While sororities across campus attempt to recruit freshmen girls to a lifestyle of forgotten Wednesday night and shitty sex behind The Clybourne, you can expect the bars for the next two weeks to be nothing short of a good ol’ fashioned sausage party. While your Monday Night Lion hookup chants the Greek alphabet in the name of sisterhood, here’s a list of the top ten fruits to stick your dick in during UIUC sorority recruitment. Grab a knife, close your eyes, and pretend that you haven’t reached a new low point in your life.
Just edging out the pineapple for the number ten spot is the apple. Pure, ripe, and chock-full of biblical symbolism: what more could you ask for? Admittedly, it’s not the greatest feeling ever, but we know you’ll do it anyway, you sick fuck.
Before you ask, yes a tomato is a fruit, bozo. Some say tomato, others say, “Why did you leave me Jessica the KD 19? I’m so lonely please answer my ‘u up?’ texts.” Sexing a tomato may end in a bit of a sticky situation, but let’s not kid ourselves, it was gonna be a sticky situation either way.
The pumpkin is ripening for the fall harvest, and it’s time to plant your seed. Head over to the Urbana farmer’s market, averting any and all eye contact. Keep in mind that pumpkin spice lattes from Starbucks will never taste the same again. The best part is that you can bake it into a creamy (pumpkin) pie afterward!
Cracking the list at number seven is the banana. A crowd favorite, the banana is one of the most widely-used self-pleasuring fruits. Don’t act like you’ve never considered this one before. We recommend peeling the banana first, unless you want your makeshift butt plug to have an extra-snug fit.
Classic choice. You can find these bad boys at Harvest Market– which will also give you the opportunity to tell everyone you know that you shop at the shitty, Champaign version of Whole Foods.

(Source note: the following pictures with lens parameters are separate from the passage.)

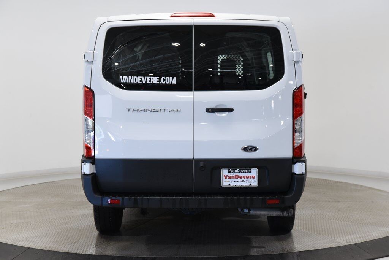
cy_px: 130
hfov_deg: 32.4
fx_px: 670
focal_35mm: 62
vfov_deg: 21.9
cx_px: 194
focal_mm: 62
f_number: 5
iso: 1600
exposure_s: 1/100
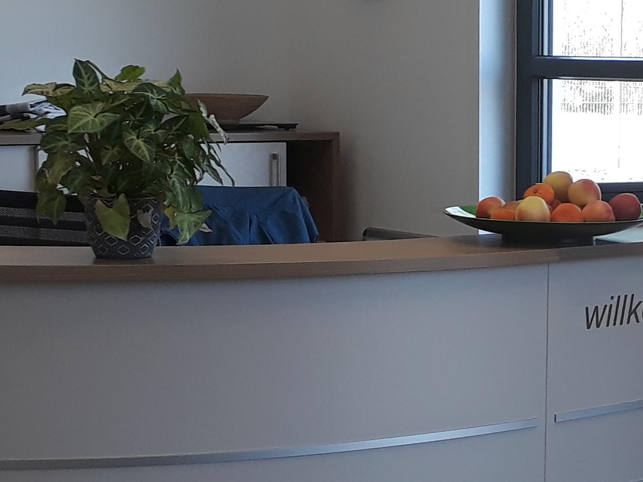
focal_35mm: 91
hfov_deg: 20.8
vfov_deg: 16.2
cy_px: 250
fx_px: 1691
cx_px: 648
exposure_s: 1/100
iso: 64
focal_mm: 3.6
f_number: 1.9
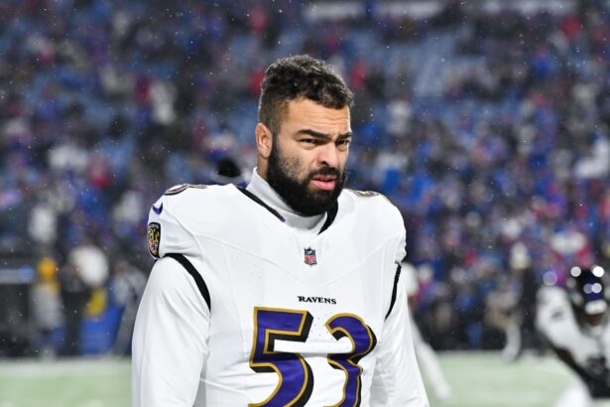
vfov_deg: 7.6
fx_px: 3050
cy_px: 204
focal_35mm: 180
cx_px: 305
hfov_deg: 11.4
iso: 3200
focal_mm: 120
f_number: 3.2
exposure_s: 1/2000
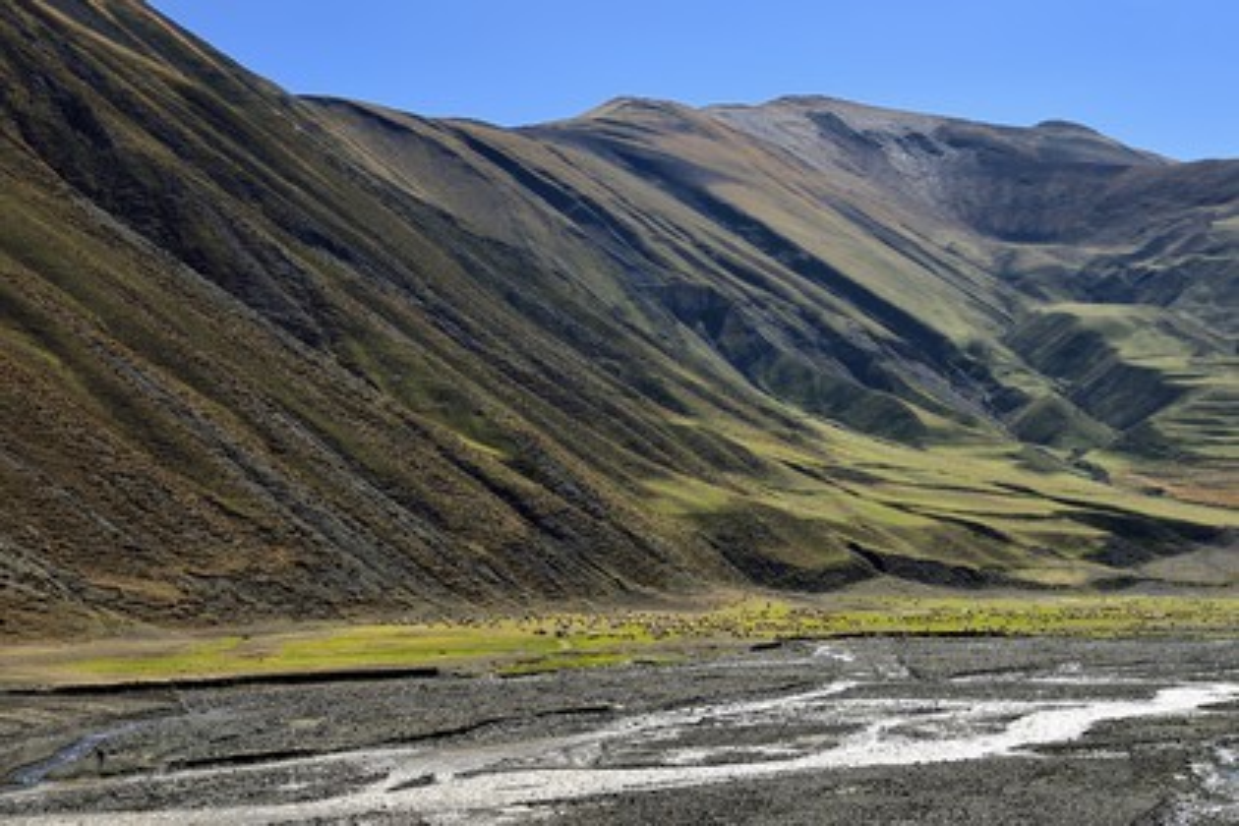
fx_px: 1790
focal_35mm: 52
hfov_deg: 38.2
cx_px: 620
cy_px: 413
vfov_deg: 26.0
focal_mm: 52
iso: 400
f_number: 11
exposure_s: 1/640
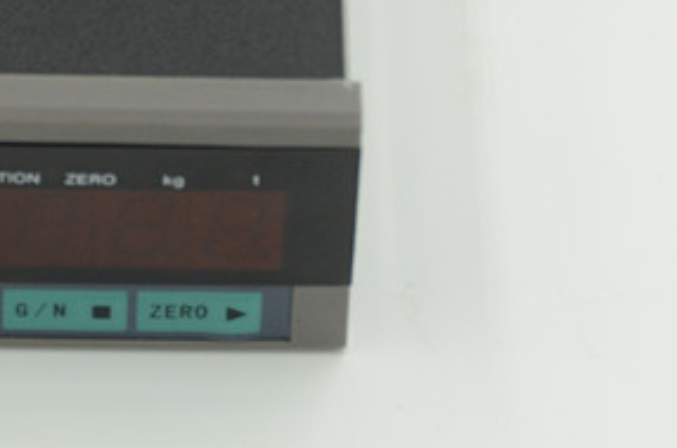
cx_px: 76
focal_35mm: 314
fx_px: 5896
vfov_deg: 4.3
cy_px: -172
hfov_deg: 6.6
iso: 800
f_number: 7.1
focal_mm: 75
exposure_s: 1/640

Like most things in life, this fruit was chosen with the maxim “quantity over quality” in mind. Stick a whole bunch in your ass and pull them out slowly, grape by grape, for maximum orgasm.
The lemon is the kinkiest of the fruit on this list– just be careful of the citric acid. Unlike most of the fruits on this list, the lemon does not require any peeling. However, lemons tend to play hard to get, and you’ll have to wine and dine this yellow fruit before takes its peel off.
This subtropical citrus is bitter as hell and makes a squishy noise when you rub your nuts into it. Buy grapefruits in bulk for later convenience, because once you go grapefruit, you never go back.
At number two on this list is the peach. There is a reason why infamous porn stars use this delicacy in their names (Georgia Peach, The Peach Panther, Simone Peach, Peach Flava, etc.) If you prefer no hair in the fruit you plan on sticking your dick into, we recommend choosing a nectarine instead.
The number one fruit to stick your dick into during UIUC recruitment is without a doubt the watermelon. This one was a no-brainer: she thicccccc. Make sure that the melon has seeds, so that the seed-sharing is mutual.